I gave her a sideways glance. “And the prize?”

“Bragging rights and a crisp high five.”

I snorted. “That’s not much of an incentive.”

“Spoken like a sore loser.”

Movement caught my eye against the cliff wall. The Nameless came crawling down the stone like roaches, limbs cracking at odd angles, spines bowed and eyes hollow.
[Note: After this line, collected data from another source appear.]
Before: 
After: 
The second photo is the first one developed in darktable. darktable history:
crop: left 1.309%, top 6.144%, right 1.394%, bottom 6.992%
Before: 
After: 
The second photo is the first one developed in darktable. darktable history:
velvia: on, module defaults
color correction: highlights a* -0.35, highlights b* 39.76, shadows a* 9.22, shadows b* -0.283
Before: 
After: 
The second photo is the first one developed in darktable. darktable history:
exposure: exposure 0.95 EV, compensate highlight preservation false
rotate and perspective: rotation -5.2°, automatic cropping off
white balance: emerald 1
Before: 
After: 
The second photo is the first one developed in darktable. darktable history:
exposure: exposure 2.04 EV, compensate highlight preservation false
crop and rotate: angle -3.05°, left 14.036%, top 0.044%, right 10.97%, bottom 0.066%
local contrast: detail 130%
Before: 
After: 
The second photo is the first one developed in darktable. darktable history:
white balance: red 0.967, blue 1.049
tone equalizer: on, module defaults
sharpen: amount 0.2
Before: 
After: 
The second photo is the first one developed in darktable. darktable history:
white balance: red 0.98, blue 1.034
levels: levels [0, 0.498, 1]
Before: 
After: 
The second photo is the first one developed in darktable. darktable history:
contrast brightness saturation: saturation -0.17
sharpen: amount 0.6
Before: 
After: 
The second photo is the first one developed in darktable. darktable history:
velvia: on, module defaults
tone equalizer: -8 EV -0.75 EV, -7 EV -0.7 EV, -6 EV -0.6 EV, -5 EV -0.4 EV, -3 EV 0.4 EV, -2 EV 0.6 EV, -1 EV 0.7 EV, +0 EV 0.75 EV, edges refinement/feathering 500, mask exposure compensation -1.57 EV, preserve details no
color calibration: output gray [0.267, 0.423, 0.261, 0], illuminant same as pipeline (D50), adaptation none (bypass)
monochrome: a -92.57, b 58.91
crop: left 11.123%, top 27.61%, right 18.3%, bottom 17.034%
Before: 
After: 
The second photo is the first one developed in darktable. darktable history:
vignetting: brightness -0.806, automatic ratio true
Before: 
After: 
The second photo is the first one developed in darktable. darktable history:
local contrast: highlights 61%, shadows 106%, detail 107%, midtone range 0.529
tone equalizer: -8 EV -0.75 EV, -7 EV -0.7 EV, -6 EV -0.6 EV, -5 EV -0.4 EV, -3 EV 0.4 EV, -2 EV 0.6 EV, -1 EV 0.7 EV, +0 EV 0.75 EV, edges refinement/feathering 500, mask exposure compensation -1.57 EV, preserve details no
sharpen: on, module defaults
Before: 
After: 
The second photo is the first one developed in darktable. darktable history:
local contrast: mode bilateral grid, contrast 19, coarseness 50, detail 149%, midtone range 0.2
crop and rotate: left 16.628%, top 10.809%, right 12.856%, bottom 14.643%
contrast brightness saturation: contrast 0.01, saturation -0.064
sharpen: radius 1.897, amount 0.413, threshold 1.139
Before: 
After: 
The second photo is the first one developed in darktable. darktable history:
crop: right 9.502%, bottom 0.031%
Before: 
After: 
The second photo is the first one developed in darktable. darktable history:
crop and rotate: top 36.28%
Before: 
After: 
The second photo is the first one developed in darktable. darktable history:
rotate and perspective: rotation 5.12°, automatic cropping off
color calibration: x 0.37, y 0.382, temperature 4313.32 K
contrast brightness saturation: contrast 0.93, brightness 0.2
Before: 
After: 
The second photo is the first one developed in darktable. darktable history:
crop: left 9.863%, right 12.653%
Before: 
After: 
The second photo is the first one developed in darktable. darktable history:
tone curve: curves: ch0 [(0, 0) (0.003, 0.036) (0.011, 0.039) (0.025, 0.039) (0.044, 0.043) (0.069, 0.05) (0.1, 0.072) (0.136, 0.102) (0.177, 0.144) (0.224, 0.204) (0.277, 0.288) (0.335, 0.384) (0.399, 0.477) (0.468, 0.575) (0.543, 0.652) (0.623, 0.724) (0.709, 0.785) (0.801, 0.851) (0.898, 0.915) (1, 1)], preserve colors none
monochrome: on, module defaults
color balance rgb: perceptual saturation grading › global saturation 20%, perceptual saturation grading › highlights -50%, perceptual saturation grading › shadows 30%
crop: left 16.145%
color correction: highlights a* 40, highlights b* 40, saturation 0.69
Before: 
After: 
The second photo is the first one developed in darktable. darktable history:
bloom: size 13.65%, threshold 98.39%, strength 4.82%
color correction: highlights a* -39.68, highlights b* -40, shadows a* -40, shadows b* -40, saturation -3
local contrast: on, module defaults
“On your mark,” I said, spinning both blades once.

Sadie grinned. “Get set.”

“Go!” we said in unison.

The first dropped between us with a hiss of displaced air. I ducked under its swipe and drove my sword straight up through its sternum. It gurgled, body jerking as ichor sprayed from its mouth.

“One.”

Sadie rolled her eyes, then took three steps forward and slammed her axe into the neck of another as it leapt at her. The blade hit with a sickening crunch. She kicked the twitching corpse off the axe, spraying black everywhere.

“One,” she repeated.

More emerged, crawling from cracks in the canyon floor, scuttling from behind boulders, rising out of the sand like summoned nightmares.

A Nameless lunged at me from the right. I pivoted on instinct, brought both swords across in an X, and sliced through its chest. It hit the ground twitching, and I finished it with a boot to the skull.

“Two.”

Sadie was already in motion, a spinning force of steel and fury. One axe caught a Nameless in the shoulder, the other swept its legs out from under it. She kicked it in the head before it could rise.